"Chaque agent a des objectifs à atteindre" : ces primes que les contrôleurs SNCF et RATP touchent quand ils mettent une amende

Publié le 13 mars 2024 à 16h07

Source : JT 13h Semaine

Dans les trains, le contrôle des titres de transport peut rapidement être rentable pour... les contrôleurs eux-mêmes.
Selon des informations du "Parisien", confirmées à TF1info, chaque contrôleur perçoit une partie du montant de l'amende dressée.
Une politique défendue par la SNCF comme la RATP.

Les contrôleurs sont-ils rémunérés en fonction des procès-verbaux qu'ils parviennent à dresser ? En partie. Selon des informations de nos confrères du Parisien, confirmées à TF1info, chaque fraudeur participe directement à la rémunération de son contrôleur. Ces derniers touchent en effet un pourcentage du montant de l'amende, à la condition qu'elle soit payée sur place, et non plus tard (ce qui évite des frais de dossier à la charge du voyageur).

Un dispositif actuellement en vigueur du côté de la SNCF comme de la RATP. Les deux entreprises ont, depuis plusieurs années, mis en place une politique financière incitant leurs agents à atteindre des objectifs dans la lutte contre la fraude.

"Quelques dizaines d'euros" chaque mois, selon la SNCF

"La fraude représente 200 millions d'euros de manque à gagner par an pour SNCF Voyageurs", souligne le groupe public interrogé par TF1info. "Comme pour toute priorité, il est naturel qu'il y ait des incitations pour les salariés." Ainsi, 4 à 10% du montant de l'amende, en fonction des situations, termine dans la poche du contrôleur si elle est payée immédiatement.

Une politique largement contestée sur les réseaux sociaux, où plusieurs cas de contraventions jugées abusives ont circulé ces derniers jours, que la SNCF entend toutefois tempérer.
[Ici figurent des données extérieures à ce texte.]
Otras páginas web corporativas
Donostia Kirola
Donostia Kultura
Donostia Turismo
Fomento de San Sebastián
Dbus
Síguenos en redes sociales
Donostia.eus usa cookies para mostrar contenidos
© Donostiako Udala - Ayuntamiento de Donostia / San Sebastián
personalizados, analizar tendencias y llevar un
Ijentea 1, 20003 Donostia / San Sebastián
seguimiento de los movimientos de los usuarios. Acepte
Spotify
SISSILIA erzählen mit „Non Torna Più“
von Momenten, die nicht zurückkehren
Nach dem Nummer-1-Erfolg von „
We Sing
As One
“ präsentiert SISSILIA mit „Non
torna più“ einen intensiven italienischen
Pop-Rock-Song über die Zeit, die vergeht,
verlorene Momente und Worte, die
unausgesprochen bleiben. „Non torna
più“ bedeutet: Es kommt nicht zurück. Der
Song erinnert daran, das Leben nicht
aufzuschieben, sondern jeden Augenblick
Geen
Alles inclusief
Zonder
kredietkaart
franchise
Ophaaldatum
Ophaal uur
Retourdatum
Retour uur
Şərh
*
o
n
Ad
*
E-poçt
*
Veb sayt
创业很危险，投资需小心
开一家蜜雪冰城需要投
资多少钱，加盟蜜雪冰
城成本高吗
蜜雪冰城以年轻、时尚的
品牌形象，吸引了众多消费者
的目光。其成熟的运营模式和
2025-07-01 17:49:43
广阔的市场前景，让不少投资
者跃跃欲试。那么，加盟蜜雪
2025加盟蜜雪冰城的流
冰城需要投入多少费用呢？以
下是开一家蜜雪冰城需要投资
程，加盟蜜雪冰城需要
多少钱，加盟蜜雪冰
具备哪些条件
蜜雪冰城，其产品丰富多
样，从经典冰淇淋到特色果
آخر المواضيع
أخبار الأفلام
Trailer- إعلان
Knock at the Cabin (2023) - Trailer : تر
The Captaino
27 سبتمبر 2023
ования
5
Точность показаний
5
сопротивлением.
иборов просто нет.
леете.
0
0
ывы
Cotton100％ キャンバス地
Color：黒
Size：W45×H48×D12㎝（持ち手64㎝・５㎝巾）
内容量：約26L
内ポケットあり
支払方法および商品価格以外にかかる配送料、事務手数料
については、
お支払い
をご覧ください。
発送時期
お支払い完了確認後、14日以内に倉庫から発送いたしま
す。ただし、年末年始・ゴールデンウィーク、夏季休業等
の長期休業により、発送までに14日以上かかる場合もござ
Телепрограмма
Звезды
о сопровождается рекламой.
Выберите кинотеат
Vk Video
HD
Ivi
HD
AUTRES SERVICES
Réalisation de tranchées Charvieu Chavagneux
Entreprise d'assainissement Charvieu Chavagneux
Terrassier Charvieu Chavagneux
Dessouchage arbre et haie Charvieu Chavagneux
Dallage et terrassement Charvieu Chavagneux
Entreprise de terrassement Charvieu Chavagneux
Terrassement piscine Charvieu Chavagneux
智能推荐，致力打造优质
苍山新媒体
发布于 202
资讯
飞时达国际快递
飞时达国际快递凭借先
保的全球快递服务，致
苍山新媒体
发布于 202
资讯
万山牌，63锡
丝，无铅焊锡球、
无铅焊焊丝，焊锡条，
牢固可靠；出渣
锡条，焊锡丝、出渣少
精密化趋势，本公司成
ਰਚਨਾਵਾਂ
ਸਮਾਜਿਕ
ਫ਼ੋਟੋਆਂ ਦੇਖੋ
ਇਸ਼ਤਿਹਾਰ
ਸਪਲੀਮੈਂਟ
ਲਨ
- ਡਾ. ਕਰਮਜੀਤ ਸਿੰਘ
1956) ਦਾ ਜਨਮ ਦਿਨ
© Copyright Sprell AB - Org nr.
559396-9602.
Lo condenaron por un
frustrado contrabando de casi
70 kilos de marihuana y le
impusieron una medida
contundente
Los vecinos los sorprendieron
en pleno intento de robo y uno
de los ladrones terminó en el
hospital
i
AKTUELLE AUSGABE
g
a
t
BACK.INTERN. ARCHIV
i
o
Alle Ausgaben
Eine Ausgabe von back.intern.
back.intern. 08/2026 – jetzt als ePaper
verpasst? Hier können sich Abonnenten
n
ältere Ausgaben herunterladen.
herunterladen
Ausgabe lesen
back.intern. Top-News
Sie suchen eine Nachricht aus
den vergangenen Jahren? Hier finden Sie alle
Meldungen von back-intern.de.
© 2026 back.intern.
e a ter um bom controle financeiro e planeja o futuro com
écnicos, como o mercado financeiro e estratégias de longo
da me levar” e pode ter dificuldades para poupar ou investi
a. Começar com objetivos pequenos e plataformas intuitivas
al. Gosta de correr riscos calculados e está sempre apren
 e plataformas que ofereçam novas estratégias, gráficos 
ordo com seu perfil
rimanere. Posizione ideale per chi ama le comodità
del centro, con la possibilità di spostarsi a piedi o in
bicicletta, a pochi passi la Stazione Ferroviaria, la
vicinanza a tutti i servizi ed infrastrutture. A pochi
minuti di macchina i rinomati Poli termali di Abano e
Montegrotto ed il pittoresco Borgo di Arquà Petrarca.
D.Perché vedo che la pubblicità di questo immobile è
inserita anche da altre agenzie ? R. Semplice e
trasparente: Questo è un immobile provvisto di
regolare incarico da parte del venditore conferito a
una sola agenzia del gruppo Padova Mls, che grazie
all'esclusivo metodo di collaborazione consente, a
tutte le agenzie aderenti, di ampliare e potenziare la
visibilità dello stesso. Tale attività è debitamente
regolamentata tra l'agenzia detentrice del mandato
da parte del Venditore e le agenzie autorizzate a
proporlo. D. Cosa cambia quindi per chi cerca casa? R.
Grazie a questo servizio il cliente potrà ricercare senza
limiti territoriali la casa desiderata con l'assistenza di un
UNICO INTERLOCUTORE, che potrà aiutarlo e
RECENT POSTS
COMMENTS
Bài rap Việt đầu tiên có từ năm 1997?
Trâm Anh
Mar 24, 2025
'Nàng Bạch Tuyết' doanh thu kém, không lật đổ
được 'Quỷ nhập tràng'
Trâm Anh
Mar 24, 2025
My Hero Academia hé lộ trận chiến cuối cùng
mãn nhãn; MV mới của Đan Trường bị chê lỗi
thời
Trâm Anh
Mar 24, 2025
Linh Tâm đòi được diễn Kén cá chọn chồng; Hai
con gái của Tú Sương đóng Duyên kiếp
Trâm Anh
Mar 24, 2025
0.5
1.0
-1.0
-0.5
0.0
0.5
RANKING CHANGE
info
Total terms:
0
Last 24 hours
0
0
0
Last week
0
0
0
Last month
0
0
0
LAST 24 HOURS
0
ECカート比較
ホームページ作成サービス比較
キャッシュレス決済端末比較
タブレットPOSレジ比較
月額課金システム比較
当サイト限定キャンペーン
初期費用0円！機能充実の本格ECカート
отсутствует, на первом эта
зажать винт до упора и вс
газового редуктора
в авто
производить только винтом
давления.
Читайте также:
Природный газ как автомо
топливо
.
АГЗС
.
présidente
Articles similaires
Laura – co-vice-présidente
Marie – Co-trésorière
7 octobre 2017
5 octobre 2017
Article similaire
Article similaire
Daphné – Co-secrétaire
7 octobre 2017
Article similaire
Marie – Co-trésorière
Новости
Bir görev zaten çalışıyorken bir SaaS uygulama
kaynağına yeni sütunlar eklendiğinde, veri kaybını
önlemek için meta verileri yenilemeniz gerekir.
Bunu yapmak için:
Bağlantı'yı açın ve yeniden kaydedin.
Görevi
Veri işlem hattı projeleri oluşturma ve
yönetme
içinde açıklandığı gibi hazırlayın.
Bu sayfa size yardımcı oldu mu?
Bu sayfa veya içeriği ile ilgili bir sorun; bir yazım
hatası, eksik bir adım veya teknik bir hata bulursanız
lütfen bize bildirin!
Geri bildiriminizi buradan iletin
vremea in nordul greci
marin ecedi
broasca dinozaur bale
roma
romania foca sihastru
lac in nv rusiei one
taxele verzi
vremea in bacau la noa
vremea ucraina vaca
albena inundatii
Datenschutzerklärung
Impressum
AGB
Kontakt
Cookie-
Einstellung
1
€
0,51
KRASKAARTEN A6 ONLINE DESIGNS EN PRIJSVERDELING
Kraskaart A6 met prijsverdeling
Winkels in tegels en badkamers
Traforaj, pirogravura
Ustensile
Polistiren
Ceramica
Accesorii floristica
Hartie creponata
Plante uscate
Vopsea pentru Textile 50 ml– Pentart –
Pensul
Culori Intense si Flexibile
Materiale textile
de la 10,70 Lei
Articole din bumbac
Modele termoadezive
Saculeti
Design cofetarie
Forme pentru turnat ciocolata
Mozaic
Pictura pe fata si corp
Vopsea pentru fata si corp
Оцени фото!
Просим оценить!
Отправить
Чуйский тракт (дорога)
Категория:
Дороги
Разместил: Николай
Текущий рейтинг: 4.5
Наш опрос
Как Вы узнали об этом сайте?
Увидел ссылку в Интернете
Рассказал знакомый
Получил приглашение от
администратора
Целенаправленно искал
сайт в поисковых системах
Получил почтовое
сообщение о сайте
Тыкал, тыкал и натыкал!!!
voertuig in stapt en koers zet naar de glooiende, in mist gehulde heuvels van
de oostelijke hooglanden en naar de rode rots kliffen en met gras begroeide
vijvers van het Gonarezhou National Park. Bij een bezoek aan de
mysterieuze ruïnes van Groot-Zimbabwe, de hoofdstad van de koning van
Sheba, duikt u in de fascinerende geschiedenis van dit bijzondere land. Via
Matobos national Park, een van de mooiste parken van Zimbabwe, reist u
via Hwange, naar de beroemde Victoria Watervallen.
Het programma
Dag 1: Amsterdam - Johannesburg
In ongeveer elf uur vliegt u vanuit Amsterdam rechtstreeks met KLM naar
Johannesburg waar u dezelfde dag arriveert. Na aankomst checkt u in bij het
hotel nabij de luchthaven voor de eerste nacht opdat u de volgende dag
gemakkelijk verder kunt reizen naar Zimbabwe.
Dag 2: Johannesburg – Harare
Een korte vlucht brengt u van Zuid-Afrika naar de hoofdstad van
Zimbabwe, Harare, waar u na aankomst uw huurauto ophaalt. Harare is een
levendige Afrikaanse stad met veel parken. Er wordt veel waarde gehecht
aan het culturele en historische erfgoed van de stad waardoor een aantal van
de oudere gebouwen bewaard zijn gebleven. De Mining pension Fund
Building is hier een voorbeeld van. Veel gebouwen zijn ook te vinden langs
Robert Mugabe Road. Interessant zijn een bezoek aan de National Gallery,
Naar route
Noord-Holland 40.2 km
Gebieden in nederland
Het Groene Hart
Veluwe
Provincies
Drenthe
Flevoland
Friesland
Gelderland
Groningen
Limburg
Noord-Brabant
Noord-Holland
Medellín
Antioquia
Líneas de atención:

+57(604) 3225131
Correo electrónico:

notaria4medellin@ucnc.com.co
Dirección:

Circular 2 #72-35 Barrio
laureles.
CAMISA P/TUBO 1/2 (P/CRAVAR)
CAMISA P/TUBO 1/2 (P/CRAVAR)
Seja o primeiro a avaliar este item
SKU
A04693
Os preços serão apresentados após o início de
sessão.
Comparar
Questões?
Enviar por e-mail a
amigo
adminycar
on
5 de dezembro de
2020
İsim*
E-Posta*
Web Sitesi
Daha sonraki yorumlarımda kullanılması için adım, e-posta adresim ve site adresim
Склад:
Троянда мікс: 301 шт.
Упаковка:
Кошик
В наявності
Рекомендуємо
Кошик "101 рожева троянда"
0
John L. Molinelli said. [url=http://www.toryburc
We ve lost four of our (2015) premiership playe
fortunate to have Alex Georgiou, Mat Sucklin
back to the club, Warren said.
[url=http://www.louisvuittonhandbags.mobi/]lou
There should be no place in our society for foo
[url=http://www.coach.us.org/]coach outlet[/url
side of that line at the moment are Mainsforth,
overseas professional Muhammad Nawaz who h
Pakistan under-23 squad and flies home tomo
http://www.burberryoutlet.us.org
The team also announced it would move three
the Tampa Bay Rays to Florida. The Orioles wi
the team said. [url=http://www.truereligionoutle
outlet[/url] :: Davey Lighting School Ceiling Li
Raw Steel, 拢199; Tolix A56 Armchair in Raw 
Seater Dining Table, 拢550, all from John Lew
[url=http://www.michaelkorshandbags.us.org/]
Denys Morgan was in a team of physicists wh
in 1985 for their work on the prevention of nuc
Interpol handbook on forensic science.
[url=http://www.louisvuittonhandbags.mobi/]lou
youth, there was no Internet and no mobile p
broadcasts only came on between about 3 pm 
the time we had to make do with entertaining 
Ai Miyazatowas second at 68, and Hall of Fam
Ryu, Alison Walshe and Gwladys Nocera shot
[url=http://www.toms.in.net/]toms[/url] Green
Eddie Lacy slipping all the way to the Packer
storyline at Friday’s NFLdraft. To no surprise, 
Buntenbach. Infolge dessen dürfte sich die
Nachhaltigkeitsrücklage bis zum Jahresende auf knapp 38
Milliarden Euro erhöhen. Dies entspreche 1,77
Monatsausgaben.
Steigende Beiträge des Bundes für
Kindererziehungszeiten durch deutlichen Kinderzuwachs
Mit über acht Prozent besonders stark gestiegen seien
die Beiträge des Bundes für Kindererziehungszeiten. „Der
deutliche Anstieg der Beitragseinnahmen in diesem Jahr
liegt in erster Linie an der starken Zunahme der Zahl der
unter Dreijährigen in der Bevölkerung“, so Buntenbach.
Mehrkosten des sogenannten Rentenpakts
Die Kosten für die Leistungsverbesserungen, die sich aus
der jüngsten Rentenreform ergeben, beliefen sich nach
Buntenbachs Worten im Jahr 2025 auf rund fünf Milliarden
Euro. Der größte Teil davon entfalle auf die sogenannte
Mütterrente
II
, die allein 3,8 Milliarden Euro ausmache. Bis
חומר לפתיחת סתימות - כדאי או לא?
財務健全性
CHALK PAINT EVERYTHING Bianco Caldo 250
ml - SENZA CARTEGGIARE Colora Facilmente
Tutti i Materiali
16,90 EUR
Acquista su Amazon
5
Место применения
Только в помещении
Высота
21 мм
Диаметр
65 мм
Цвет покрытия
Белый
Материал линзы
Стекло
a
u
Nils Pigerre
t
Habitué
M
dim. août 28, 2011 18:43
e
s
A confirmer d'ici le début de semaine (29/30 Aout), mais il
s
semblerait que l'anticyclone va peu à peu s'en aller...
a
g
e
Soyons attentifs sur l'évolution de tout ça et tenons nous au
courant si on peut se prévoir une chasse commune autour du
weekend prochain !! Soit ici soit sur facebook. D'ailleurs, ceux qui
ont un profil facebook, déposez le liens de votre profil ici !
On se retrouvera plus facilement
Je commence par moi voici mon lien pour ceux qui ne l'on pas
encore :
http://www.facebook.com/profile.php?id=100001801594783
Ces primes "existent depuis longtemps" et "représentent une part minime de la rémunération d'un chef de bord", insiste l'entreprise, qui les chiffre à "quelques dizaines d'euros par mois pour un chef de bord TGV ou TER". En revanche, elles peuvent être "plus importantes" pour les équipes "quasiment dédiées à la lutte anti-fraude, par exemple sur le réseau Île-de-France".

Un moyen aussi pour la SNCF d'inciter les chefs de bord à contrôler l'ensemble d'un train. "Chaque agent a des objectifs à atteindre", nous indique l'un des syndicats représentés dans l'entreprise. "Pour les chefs de bord, l'objectif n'est pas de dresser le plus de procès-verbaux possibles, mais de contrôler un maximum de clients par train. Leur hiérarchie les suit en fonction du nombre de contrôles effectués, pas sur le nombre de PV."

À la RATP, des primes réparties par équipe

Du côté de la RATP, la donne est similaire. Au sein du réseau ferré (métro et RER), les agents des gares et des stations fonctionnent par équipes. Un panier total équivalent à 10% du montant des amendes qu'ils parviennent à dresser et qui sont payées sur place est redistribuée à l'équipe et répartie entre chaque agent, confie une source syndicale à TF1info, confirmant des informations du Parisien. "Lorsqu'un voyageur en infraction régularise sa situation immédiatement, [...] l'agent concerné perçoit une prime égale à 10% du montant de cette indemnité forfaitaire", est-il ainsi écrit dans un document interne à la RATP, selon cette source.

Une prime alléchante, d'autant que ces agents n'ont pas le contrôle des voyageurs comme unique mission. "Ils sont notamment choisis en fonction de leur implication dans le rôle de contrôleur", poursuit cette même source. "En somme, ce qu'ils sont capables de ramener en termes de chiffres. C'est très pernicieux : même s'ils n'ont pas un nombre d'amendes à dresser chaque jour, leur mission se traduit via un complément de salaire."

Contactée par TF1info, la RATP assume cette politique. "Les agents dédiés à la fraude bénéficient d'une prime collective, dépendant de leurs activités, dont les verbalisations dressées font partie", explique le groupe ferroviaire. "Cette dernière est identique pour l'ensemble de l'équipe, composée en moyenne de trois agents, afin de privilégier le bon sens collectif."

L'entreprise fait aussi en sorte d'inciter les voyageurs en situation de fraude à payer leur contravention sur place, auprès des agents. "Le Code des transports a réévalué de cinq euros les frais de dossier ajoutés en cas de PV, ce qui favorise le paiement immédiat", poursuit-elle, précisant surtout "répondre à un principe de justice : ceux qui payent n'acceptent pas que certains ne payent pas."